Texte source >>
↓

LA PECHE AUX VOIX

Publié le par Christiane Chavane

Ah, les promesses!

Avant hier c'était Delanoë, hier Sarkozy devait nous démontrer que la duplicité est vraiment un art à part entière. Le 12e art?

Quand la France va prendre la présidence de l'Union Européenne, il n'y aura plus de quotas de poissons. Dormez en paix, braves pêcheurs, Nicolas veille au grain. Depuis qu'il est là les poissons ne sont plus en danger de disparition, il saura les multiplier comme les petits pains d'un certain Jésus. Ce sera tous les jours pêche miraculeuse. D'ici qu'il marche sur l'eau...

Hé oui il leur a promis de persuader l'Europe de supprimer les quotas. Nous admettons que la France les a sans doute mal négociés. Madame Voynet, du temps du sinistre Jospin, haïssait tellement la France qu'elle a tout fait pour réduire nos pêcheurs à la misère au nom de la sauvegarde des espèces, à la grande joie de leurs concurrents étrangers. Elle a aussi tout fait pour nous faire dépenser inutilement des milliards de francs pour changer tous les tuyaux en plomb, contre toutes les expertises scientifiques, fait démonter super-phoenix, nous déclassant définitivement dans la course au nucléaire, etc.

↑

(Enregistrements conservés)
↓

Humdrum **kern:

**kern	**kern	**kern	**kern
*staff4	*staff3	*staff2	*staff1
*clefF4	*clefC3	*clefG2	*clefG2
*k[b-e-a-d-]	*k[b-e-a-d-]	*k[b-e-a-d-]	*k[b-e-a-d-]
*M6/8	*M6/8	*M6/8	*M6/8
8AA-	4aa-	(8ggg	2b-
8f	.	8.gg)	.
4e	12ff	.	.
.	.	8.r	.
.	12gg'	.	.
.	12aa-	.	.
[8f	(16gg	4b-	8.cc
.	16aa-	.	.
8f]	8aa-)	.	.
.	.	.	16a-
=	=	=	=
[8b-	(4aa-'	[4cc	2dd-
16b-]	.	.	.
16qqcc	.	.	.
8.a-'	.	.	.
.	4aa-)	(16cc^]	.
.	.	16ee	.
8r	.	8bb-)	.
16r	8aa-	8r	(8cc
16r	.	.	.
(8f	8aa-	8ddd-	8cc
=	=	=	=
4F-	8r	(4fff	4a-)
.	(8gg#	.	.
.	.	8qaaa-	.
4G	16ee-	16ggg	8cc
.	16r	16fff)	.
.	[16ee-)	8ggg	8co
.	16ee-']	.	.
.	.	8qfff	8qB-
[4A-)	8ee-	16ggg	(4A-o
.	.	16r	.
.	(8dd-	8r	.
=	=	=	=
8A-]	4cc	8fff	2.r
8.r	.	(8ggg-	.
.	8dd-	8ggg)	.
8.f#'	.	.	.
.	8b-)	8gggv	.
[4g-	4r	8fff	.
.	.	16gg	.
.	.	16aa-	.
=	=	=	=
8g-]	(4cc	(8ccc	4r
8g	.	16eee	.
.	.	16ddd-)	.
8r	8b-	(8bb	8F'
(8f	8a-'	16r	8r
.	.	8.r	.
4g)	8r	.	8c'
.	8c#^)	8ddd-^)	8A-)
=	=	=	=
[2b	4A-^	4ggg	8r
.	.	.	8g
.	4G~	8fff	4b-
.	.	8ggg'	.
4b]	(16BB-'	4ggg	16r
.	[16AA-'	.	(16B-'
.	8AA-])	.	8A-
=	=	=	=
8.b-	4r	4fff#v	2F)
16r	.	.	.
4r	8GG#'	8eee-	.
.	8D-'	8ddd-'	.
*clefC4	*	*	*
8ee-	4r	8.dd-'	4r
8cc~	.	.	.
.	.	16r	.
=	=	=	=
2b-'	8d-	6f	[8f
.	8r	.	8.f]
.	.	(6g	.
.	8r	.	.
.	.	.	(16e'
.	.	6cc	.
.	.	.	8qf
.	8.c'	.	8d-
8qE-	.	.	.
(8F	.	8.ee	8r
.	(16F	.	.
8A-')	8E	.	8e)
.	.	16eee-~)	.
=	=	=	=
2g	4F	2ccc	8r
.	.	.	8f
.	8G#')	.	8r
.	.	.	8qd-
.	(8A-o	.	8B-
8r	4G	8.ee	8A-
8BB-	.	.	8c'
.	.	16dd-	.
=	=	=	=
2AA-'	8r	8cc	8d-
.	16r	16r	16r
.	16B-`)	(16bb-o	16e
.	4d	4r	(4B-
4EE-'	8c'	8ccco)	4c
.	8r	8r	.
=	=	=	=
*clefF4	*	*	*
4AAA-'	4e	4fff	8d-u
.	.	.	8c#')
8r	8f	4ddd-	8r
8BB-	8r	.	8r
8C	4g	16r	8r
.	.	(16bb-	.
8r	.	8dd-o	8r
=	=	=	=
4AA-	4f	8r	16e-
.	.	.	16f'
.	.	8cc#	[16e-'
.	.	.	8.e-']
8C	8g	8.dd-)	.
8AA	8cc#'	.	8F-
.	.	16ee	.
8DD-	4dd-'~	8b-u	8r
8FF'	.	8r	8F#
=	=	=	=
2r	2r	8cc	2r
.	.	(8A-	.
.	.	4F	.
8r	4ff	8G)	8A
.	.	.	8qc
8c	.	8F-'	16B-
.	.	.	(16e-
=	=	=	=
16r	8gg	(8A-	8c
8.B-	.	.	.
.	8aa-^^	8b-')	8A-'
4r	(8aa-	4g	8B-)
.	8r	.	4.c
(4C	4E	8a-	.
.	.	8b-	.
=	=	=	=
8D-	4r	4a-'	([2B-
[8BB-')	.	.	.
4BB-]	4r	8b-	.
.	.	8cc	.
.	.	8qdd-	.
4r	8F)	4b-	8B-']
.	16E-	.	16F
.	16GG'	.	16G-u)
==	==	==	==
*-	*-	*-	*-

↑

Tâches à réaliser >>
(a) Dans le billet sur les quotas de pêche, qu'est-ce que Sarkozy a promis aux pêcheurs ?
(b) Recopiez mot pour mot le passage du billet sur les quotas de pêche, de « Publié le par » à « Le 12e art? ».
(c) Veuillez poursuivre le billet sur les quotas de pêche à la suite de sa dernière phrase.
Ces enregistrements proviennent d'une autre source.

Réponses aux tâches >>
(a) Il leur a promis de persuader l'Europe de supprimer les quotas.

(b)
Publié le par Christiane Chavane

Ah, les promesses!

Avant hier c'était Delanoë, hier Sarkozy devait nous démontrer que la duplicité est vraiment un art à part entière. Le 12e art?

(c)
Il y a un terme pour ce genre de comportement de la part de gens qui sont chargés de nous représenter et de nous gouverner : Haute Trahison!

Mais des quotas, ça se renégocie. Et personne ne peut nier qu'ils ont une raison d'être. L'IFREMER nous représente dans les instances internationales. Parler de Bruxelles est d'ailleurs une faute, car les instances qui discutent des fameux quotas ont des représentants en fonction des zones de pêche et débordent donc de l'union Européenne.

Qu'il faille modifier le système, c'est vrai. C'est améliorable. Nous parlions il y a quelques jours de quotas échangeables pour certaines espèces. Que les pêcheurs soient mieux représentés dans les négociations aussi, certes! 

Mais aller dire que grâce à notre nouveau deus ex-pesca, les quotas vont disparaître par enchantement, c'est vraiment prendre les pêcheurs pour des imbéciles.